Eğer bir gün dönmezsem, affedin...

16 Kasım 2007 Cuma

RUHSUZ HERİFİN KARALAMALARI -III-

"İlim kendin bilmektir!"
Belki bundan, belki ne olursam ne yaparsam yapayım tatminsizliğimden, belki süper zeka oluşumdan, belki ahmaklığımdan, ben en çok kendimi kurcalamayı seviyorum. Kurcaladıkça daha çok sorun çıkıyor gün yüzüne. Kendimi sevemiyor (yahu yeri gelmişken, ben de kullandım farkındayım ama ne demek bu kendini sevmek? Meta anlamını düşününce ilk hangi hastalıklı ruh bu kavramı çıkarmış merak ediyorum), düzeltiyorum, kendimi kötü hissediyorum ve hepimizin alışık olduğu karamsar hale, soyutlanmaya, var olanı itmeye eğilim kazanıyorum.
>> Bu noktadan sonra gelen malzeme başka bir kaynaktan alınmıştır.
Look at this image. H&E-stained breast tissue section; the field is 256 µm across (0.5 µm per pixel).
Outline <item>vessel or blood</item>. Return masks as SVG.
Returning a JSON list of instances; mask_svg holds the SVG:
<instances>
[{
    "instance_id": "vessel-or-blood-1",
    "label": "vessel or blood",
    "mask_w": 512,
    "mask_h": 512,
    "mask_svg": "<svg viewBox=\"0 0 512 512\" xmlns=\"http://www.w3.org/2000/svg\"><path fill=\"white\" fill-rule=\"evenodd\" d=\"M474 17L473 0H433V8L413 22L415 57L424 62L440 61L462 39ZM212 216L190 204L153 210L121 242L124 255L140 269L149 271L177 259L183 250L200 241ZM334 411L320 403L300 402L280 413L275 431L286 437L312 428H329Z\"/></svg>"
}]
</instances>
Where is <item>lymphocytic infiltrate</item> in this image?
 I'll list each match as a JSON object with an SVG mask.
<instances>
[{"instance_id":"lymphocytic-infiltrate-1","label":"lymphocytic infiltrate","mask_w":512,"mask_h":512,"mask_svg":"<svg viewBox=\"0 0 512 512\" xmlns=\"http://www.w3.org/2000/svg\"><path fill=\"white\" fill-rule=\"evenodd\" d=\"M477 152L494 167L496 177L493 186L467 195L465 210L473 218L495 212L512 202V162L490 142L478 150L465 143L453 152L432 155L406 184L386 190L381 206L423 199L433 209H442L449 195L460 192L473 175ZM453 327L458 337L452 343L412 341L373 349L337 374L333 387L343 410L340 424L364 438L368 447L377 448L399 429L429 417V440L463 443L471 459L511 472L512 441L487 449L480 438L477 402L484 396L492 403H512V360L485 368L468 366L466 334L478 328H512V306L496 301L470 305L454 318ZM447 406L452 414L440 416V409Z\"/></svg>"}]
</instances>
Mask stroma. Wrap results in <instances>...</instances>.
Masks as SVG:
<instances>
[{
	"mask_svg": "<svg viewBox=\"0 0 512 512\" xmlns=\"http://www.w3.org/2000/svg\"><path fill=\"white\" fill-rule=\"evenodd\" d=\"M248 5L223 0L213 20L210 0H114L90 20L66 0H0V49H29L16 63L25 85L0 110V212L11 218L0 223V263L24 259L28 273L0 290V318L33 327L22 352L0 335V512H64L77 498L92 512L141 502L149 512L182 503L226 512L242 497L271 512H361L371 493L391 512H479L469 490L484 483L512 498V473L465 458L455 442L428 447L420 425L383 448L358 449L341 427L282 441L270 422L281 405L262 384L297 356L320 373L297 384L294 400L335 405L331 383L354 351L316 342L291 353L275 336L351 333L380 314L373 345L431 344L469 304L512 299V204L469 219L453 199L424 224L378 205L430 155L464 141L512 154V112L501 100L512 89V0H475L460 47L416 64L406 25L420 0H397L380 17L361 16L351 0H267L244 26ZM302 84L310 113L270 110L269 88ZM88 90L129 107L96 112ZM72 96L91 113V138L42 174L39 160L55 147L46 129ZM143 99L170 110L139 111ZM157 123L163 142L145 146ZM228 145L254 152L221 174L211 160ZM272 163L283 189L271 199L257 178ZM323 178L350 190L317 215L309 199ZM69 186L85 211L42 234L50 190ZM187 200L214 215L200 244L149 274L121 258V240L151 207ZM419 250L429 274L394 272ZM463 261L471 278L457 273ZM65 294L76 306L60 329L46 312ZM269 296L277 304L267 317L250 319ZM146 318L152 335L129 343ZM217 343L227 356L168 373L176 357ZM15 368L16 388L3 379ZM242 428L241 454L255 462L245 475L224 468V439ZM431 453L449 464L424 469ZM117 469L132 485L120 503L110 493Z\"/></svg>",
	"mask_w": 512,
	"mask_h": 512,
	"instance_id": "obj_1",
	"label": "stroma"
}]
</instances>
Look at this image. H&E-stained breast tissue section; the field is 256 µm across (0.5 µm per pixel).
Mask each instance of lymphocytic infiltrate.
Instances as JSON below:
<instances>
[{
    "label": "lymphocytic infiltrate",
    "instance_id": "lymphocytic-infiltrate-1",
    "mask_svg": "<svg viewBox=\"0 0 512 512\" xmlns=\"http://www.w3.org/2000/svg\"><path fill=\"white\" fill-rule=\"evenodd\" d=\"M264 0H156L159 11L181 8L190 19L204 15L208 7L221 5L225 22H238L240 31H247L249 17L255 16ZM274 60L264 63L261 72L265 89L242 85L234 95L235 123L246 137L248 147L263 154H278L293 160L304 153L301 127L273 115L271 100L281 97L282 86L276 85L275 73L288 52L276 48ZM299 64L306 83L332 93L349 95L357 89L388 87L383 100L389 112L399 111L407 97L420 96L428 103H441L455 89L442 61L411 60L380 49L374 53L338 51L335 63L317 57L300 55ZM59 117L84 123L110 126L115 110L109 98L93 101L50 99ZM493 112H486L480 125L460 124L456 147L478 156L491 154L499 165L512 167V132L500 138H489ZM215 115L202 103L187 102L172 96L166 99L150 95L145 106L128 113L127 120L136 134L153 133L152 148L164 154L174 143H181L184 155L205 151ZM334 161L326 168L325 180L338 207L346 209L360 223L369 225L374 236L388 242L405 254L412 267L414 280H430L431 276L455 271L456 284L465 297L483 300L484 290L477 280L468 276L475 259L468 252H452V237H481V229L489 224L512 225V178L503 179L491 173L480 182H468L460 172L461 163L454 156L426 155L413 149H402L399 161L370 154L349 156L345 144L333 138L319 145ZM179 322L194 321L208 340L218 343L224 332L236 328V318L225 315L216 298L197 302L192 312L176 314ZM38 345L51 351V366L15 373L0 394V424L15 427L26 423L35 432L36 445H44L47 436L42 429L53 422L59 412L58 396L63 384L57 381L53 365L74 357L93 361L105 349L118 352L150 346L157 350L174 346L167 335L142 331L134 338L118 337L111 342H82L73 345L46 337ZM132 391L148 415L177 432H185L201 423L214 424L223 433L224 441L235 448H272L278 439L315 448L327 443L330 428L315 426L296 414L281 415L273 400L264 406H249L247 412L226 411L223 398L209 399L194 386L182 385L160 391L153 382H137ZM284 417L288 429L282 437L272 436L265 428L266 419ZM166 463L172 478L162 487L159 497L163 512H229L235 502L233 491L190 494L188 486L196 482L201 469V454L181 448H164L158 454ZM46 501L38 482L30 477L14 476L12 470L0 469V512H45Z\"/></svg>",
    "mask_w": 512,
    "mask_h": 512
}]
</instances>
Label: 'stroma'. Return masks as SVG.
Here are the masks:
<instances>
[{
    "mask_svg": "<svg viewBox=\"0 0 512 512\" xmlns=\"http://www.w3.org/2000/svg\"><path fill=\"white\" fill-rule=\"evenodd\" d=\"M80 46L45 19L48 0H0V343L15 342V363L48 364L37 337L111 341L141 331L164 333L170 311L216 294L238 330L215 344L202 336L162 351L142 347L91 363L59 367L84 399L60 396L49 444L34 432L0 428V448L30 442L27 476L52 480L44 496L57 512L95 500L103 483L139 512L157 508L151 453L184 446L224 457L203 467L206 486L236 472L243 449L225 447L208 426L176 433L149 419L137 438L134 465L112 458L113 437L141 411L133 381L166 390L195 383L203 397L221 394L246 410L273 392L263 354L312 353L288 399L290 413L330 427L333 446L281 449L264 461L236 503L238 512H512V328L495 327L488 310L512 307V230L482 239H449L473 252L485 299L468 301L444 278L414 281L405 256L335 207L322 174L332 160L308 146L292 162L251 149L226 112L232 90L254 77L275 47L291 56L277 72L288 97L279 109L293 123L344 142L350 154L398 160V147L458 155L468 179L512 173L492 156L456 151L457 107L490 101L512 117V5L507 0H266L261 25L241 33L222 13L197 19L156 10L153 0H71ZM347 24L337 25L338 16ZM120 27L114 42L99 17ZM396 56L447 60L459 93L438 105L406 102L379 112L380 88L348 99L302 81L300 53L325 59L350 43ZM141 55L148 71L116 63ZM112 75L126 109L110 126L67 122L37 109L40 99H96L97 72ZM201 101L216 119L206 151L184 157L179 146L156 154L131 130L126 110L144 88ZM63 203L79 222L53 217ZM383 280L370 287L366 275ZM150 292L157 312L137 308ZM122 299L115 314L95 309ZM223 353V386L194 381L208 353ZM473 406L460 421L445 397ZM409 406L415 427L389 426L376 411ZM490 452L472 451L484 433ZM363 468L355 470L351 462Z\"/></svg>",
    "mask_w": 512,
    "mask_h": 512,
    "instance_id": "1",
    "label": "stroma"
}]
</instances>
Benim için bu durum olağan bir şey, hayatın bir parçası. Gel gör ki ben ne zaman bu durumda olsam, hayatımdaki kadınlardan hep, "hayatım kadınlar güce tapar, böyle yapma itici oluyorsun," cümlesini duyuyorum. Ben hala bunun üstüne konuşayım mı, dünyanın geri kalanı da bunda hem fikir mi, bilmiyorum ki! Bu ne demek yahu?! Kadınlar güce tapar, hooop, *flop* değiş. E ne var, ben de "Adriana Lima" istiyorum hooop hemen sen de değiş o zaman. Bir iki kadından bahsetmiyorum arkadaşlar. İstisnasız aynı laf. Nedense bu da yalan gibi sanki... Brad Pitt ve bilimum mastürbasyon malzemesi herifin karşısında da aynı cümleyi kursunlar, en azından üstünde düşüneyim. Yalancı sahtekarlar! Hem bu "güç" de ne demek? Üç adamı yere serseniz de ideolojik düşünceniz veya başka bir şey için dünyayı karşınıza alsanız da sevdiğiniz için canınızı tehlikeye atsanız da fark etmez, bu "güç" söylevi dönüyor dolaşıyor ve sizi buluyor. Evet hepsi başıma geldi, biliyorum. Nedir bu "güç"?
Ne olduğunu artık biliyorum. Sizinle de paylaşmak istedim. Bu sadece kadın-erkek ilişkileri için geçerli bir şey değil. Anneniz, babanız, arkadaşınızla da geçerli... Sakın ola karşınızdakinden daha üzüntülü, daha sevinçli, daha zeki, daha aptal, daha bilgili, daha cahil, daha cana yakın, daha sevgili, daha ilgisiz, daha cesur veya daha korkak ve en önemlisi, üstüne basarak söylüyorum en önemlisi daha ilgiye muhtaç olmayın! Olduğunuzu söyleyin, bu sorun değil onlar için. Ama gerçekten öyleyseniz ve maskeniz yüzünüzde değilse, işte bu "güç" lafı gelir sizi bulur. Ne zaman kendilerini size gerçek sevgi, gerçek hayranlık, gerçek şefkat ve gerçek ilgi göstermek zorunda hissetseler, şimdiye kadar bol keseden salladıkları yalanlarını yutmadığınızı anlasalar, "güç" derler, kafanıza kurşunu sıkar ve giderler...
Sonra vakitler geçer. "İlim kendin bilmektir!" denir. İlim kendin bilmektir... İnsan sadece bir kez aşık olur...

13 Kasım 2007 Salı

RUHSUZ HERİFİN KARALAMALARI -II-

Başlamak için bir şeylere gereksinim duyuyorum, duyuyoruz. Yolda olmak, sonuca varmak üstüne hangi köşeyi dönseniz bir martaval karşınıza çıkarda, hayatınızla ne yapmanız gerektiği hakkında hiçbir şeye rastlayamazsınız. Demek istediğim, hayat zor, bok, püsür değil. Bütün hırs ve hislerimize gaz veren objelerin, hatta kendimizin hep bir yalan, havada asılı kalan bir dogma olduğu. Ne zaman yere basacağız? Bilmiyorum.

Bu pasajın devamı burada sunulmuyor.